Noi siamo “customer obsessed” e andiamo incontro al cliente per trovare la soluzione che risolve meglio le sue esigenze. A volte i clienti chiedono i nostri professional services, a volte quelli dei partner. APN serve ai partner per crescere e procurarsi opportunità, ma anche ai clienti per sapere quali sono i partner che hanno determinate competenze.
Nel 2020 AWS ha aperto una cloud region a Milano: qual è il bilancio di questi due anni?

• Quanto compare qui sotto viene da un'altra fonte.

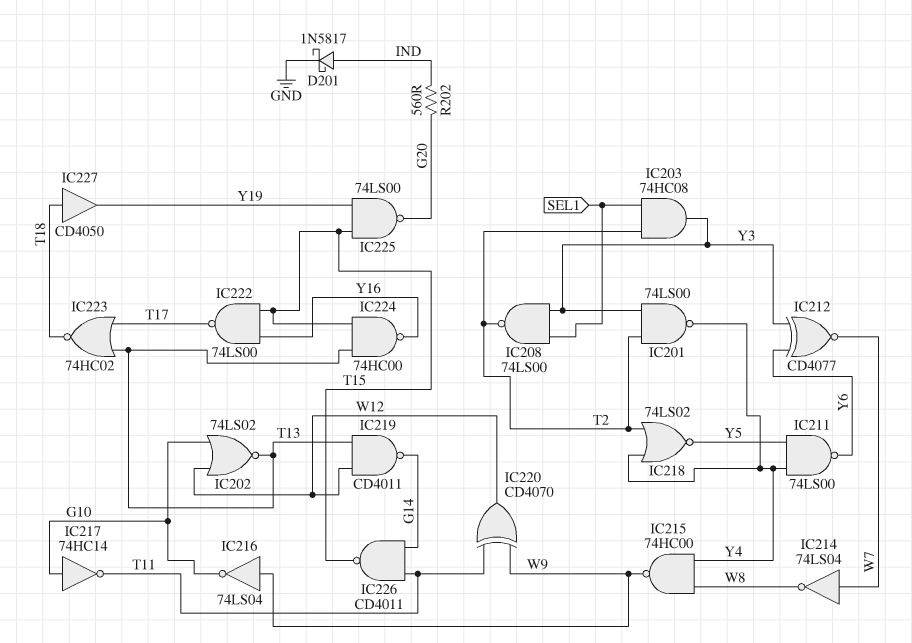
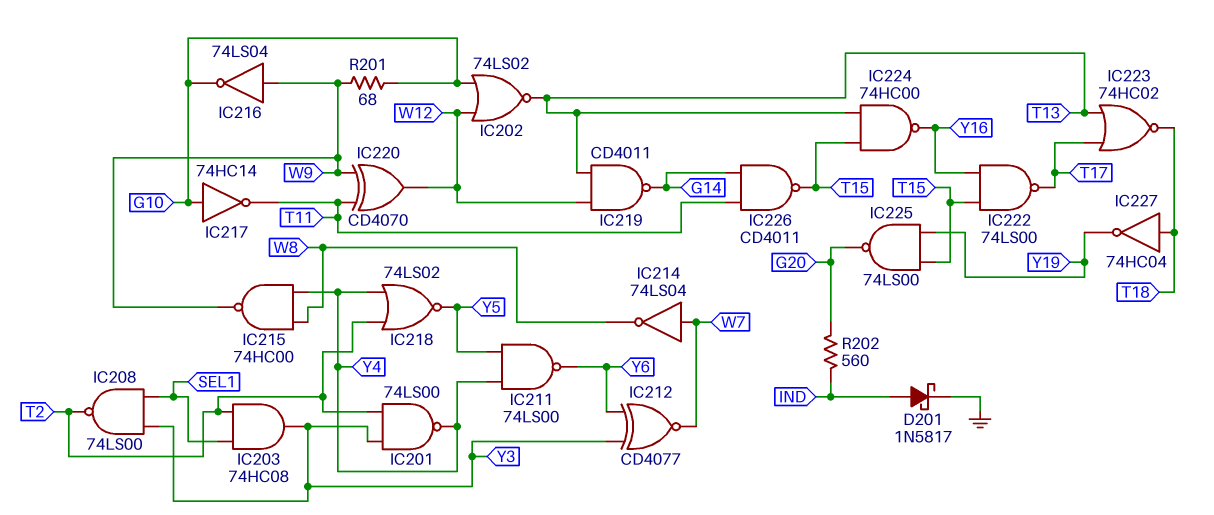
IC227: buffer CD4050 (in T18, out Y19) -> NOT 74HC04 (in T18, out Y19)
R201: none -> 68 (G10, W9)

La region ha creato nuove opportunità per tutti. Per i clienti, che hanno una possibilità di scelta in più. Per i partner, che possono proporre diverse opzioni. E per il paese in generale. Abbiamo appena annunciato che da qui al 2029 investiremo 2 miliardi di euro nella region. Questo naturalmente oltre a quello che genererà la continua crescita del business AWS in Italia e del suo indotto nei partner e nei clienti. Sono segnali chiari dell’attenzione di AWS per l’Italia.